(Supplied information)

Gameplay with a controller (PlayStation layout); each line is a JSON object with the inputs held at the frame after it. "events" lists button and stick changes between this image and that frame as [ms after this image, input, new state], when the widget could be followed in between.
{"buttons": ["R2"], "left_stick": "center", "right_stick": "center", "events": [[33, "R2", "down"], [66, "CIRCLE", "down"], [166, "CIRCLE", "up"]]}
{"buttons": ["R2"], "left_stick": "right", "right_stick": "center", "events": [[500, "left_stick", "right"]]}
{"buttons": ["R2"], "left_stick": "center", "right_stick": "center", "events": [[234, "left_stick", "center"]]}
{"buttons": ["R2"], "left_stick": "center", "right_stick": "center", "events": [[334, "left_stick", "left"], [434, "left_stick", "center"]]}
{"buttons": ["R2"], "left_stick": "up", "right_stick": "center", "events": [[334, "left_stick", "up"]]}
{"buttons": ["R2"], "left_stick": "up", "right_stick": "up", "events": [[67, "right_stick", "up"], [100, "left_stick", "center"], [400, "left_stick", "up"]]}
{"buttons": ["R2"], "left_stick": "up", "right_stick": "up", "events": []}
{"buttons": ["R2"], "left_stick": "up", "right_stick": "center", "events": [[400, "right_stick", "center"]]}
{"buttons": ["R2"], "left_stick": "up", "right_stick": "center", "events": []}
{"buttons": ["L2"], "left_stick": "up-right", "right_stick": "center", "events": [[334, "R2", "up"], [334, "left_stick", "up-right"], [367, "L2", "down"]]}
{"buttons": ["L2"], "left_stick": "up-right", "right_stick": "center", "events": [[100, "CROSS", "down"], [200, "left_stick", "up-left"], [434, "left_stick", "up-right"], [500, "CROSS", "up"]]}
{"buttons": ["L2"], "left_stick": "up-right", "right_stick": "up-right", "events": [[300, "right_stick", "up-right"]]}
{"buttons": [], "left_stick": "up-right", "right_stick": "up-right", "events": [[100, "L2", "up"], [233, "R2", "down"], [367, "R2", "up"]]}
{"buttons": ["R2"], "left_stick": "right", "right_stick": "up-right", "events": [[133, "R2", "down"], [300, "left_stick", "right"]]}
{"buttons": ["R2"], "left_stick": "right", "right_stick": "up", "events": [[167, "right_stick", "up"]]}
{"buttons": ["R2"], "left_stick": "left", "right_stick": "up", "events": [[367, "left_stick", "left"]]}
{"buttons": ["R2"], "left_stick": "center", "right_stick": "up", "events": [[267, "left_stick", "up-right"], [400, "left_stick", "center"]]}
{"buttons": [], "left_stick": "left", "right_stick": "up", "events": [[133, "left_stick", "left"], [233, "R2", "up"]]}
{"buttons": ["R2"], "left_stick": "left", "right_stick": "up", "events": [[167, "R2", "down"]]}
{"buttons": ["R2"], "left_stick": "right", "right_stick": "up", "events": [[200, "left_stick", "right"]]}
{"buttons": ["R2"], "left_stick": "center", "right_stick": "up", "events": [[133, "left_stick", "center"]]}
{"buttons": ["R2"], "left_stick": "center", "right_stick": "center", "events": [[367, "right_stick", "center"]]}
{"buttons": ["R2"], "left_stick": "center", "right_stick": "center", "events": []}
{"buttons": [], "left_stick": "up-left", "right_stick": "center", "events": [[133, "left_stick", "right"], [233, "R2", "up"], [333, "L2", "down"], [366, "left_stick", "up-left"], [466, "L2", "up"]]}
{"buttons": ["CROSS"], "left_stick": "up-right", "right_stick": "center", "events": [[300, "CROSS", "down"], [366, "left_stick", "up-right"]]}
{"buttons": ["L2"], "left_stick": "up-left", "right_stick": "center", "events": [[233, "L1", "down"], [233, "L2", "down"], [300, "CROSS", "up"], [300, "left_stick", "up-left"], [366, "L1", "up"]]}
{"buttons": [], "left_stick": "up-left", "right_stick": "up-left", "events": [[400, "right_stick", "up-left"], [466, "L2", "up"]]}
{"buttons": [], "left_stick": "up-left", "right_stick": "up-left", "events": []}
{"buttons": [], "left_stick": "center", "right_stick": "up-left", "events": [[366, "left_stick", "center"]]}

(End Supplied information)

• [Exercise]
In the lines above, locate the string "CROSS". Copy every line where it occurs.

• [Written response]
{"buttons": ["L2"], "left_stick": "up-right", "right_stick": "center", "events": [[100, "CROSS", "down"], [200, "left_stick", "up-left"], [434, "left_stick", "up-right"], [500, "CROSS", "up"]]}
{"buttons": ["CROSS"], "left_stick": "up-right", "right_stick": "center", "events": [[300, "CROSS", "down"], [366, "left_stick", "up-right"]]}
{"buttons": ["L2"], "left_stick": "up-left", "right_stick": "center", "events": [[233, "L1", "down"], [233, "L2", "down"], [300, "CROSS", "up"], [300, "left_stick", "up-left"], [366, "L1", "up"]]}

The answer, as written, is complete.